Mitigating, Ben Lloyd, said the Brexit agreement meant “commercial activity that was perfectly lawful overnight became unlawful”.
He added the Covid pandemic caused “enormous disruption” to the company, and the member of staff responsible ‘did not fully understand the changes’.
However, Judge Jonathan Fuller KC said: “The buck stops with the company, they employed a man who does not understand the job.”
Following the charges of; failing to exercise due diligence as an operator when placing timber products on the market, operator fail to maintain and evaluate due diligence system and failed to comply with record keeping, Sunseeker took steps to improve.
Judge Fuller ordered Sunseeker to pay £358,759.64 in a fine, confiscation order and prosecution costs.
A spokesperson for Sunseeker said the “unintended failure” was a result of a change in regulation which imposed additional due diligence obligations on the company from January 1, 2021.
“The company fully co-operated with the OPSS throughout its investigation, accepted responsibility at an early stage and has taken decisive steps to rectify the issue, by implementing a robust timber procurement policy and a UKTR compliant due diligence process.

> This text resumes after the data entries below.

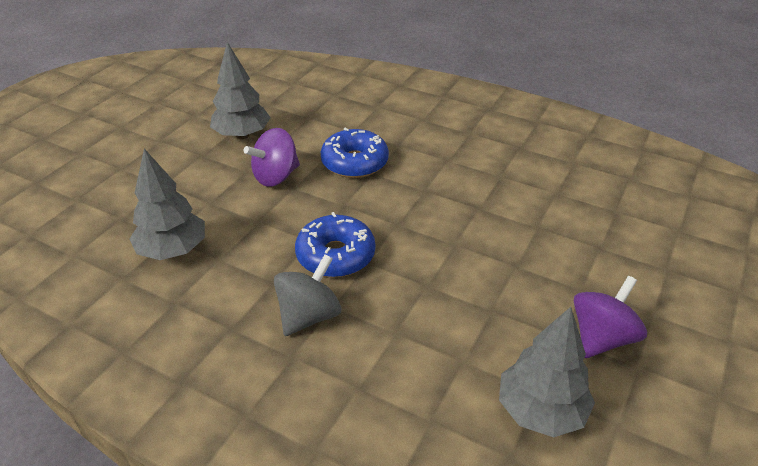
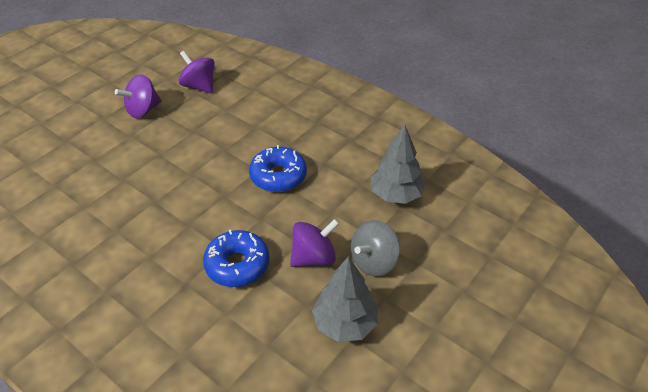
camera: 170 degrees left, 5 degrees up
(309, 316) = (304, 140): grey spinning top -> grey spinning top (374, 262)
(541, 411) = (199, 86): grey tree -> purple spinning top

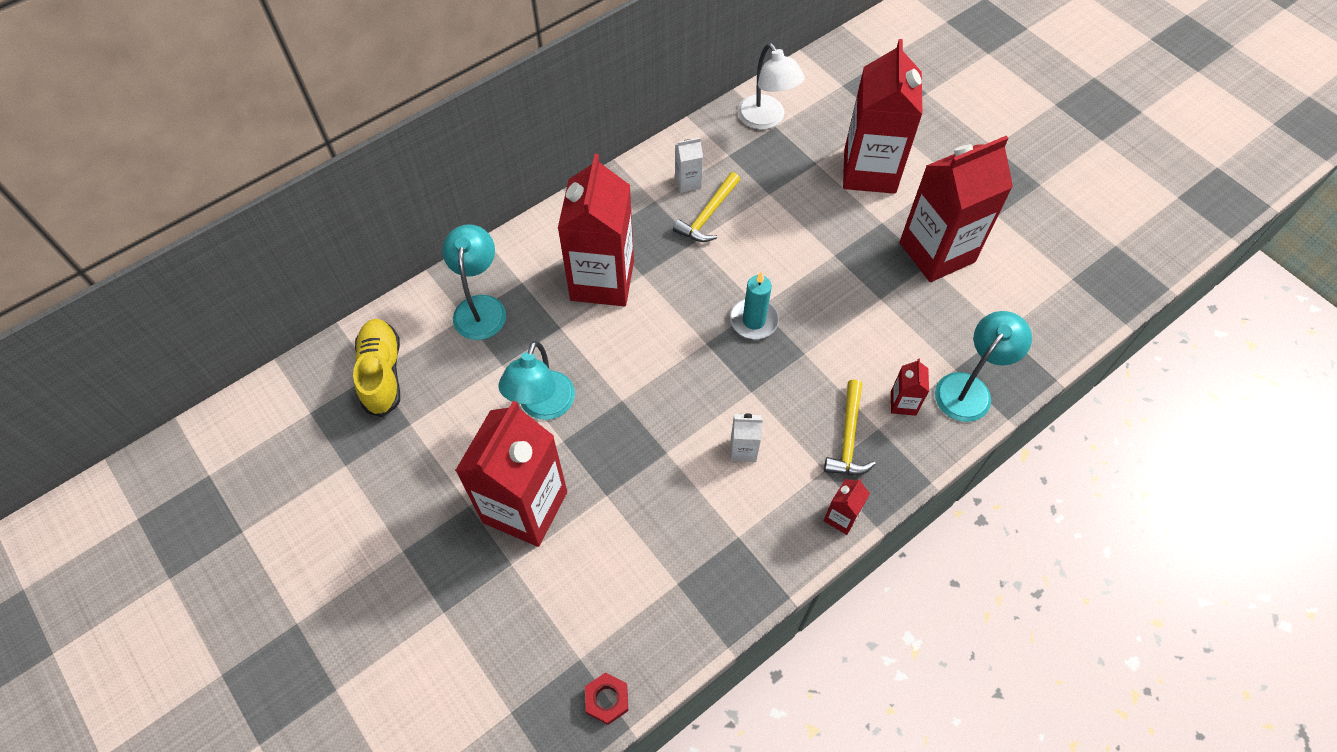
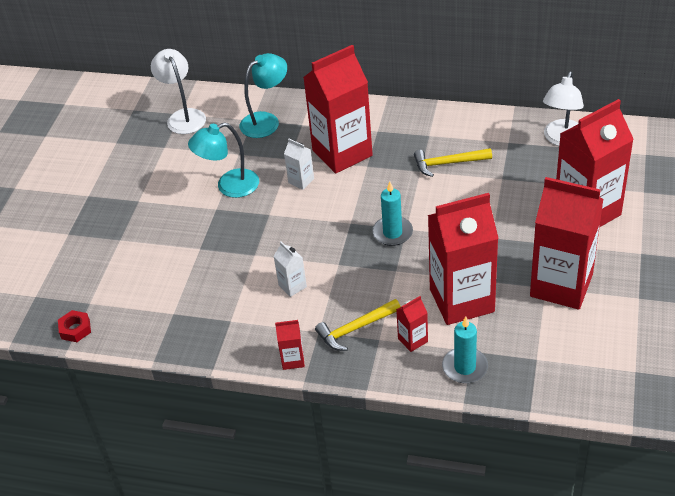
camera: 55 degrees right, 15 degrees down
(382, 373) = (183, 116): yellow shoe -> white lamp
(525, 507) = (159, 222): red carton -> red carton (461, 300)
(688, 182) = (462, 139): white carton -> white carton (301, 181)
(969, 388) = (465, 367): turquoise lamp -> turquoise candle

“The Sunseeker Board regrets the company’s failure in meeting its responsibilities under the UKTR and underlines its ongoing commitment to compliance with laws and regulations.”
OPSS chief executive Graham Russell said: "Protecting our natural world is a priority for Government.
"OPSS will continue to take proportionate action to hold businesses to account where we identify non-compliance with environmental obligations, including criminal prosecution."